L’insegna al neon sembrò per un momento tremolare poi riprese subito ad illuminare la sera recitando “La Contea delle Cose Perdute Blues Club”.

All’ingresso un vecchio nero e rinsecchito accoglieva gli avventori suonando un vecchio mandolino: “Dimenticate pure qua il vostro ombrello, signori, dimenticate pure tutto quello che volete, qui lo potrete ritrovare… un giorno…” 

Il locale era buio, i tavolini in sala puntavano tutti al palco, la gente era rilassata e nuvole di fumo salivano al soffitto alto e decorato come la volta di un teatro. 

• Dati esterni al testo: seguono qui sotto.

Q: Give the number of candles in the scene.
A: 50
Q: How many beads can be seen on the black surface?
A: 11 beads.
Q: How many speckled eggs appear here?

Si sedettero teatralmente, lui fece il galante, fece accomodare lei, le baciò la mano, le sorrise ma solo con la bocca, lei ricambiò, ma solo con la bocca, ci tenevano a far presente al mondo il fatto che fossero lì.

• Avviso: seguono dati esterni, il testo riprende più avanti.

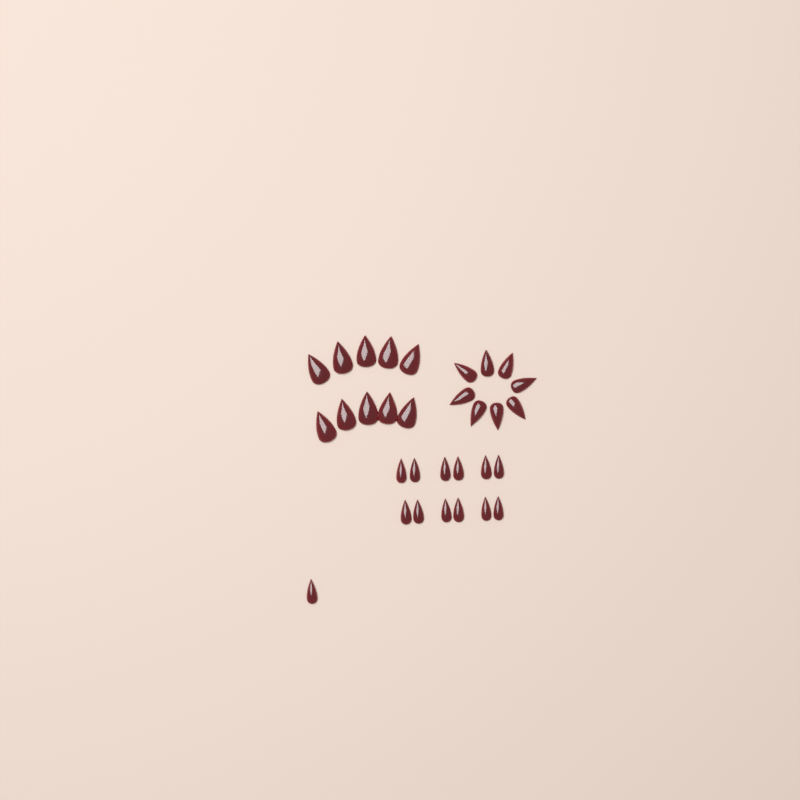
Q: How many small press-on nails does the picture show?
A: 13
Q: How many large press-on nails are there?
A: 10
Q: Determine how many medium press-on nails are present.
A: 8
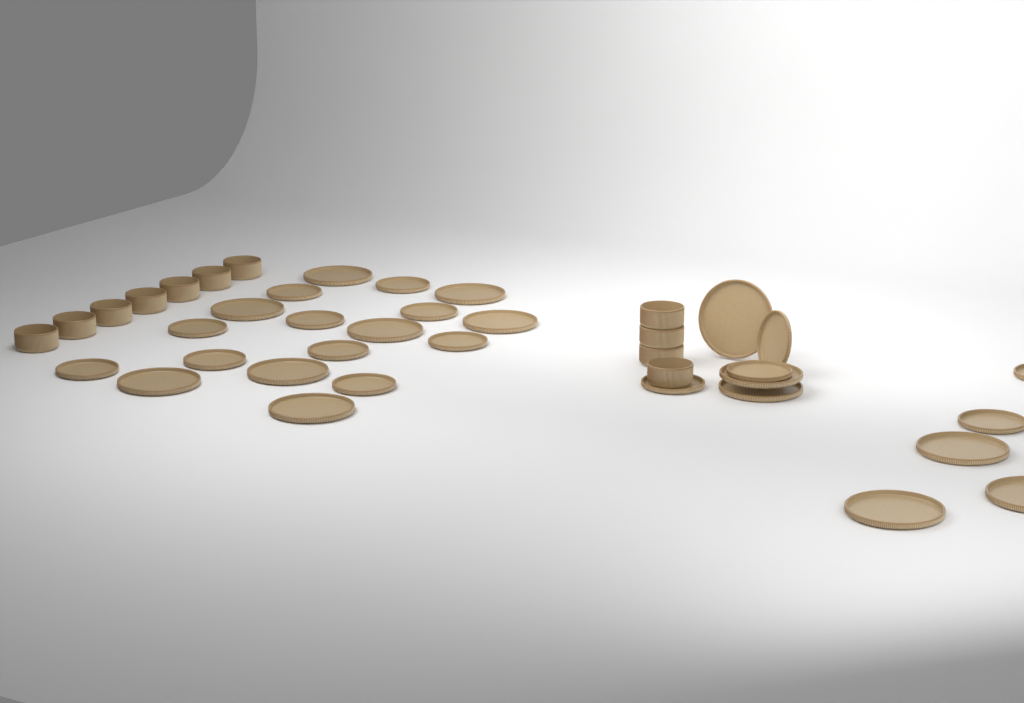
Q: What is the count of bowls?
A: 11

Lui ordinò una bottiglia delle loro migliori bollicine e chiese al cameriere che tipo di spettacolo fosse in programma per la serata. 

Il cameriere rispose cortese: “Beh, signori… questa è la particolarità del locale: ogni sera uno spettacolo diverso e lo spettacolo dipende sempre da voi.” 

Di fianco al loro tavolo era seduta una donna bellissima con i capelli biondi, la pelle chiarissima e due occhi verde smeraldo, vestita di bianco con un foulard al collo. Sorrideva dolce ad una bimba di circa sei anni con una massa di riccioli rosso fuoco in testa, succhiava con una cannuccia un succo di frutta da un bicchierone grande quasi quanto il suo faccino allegro. 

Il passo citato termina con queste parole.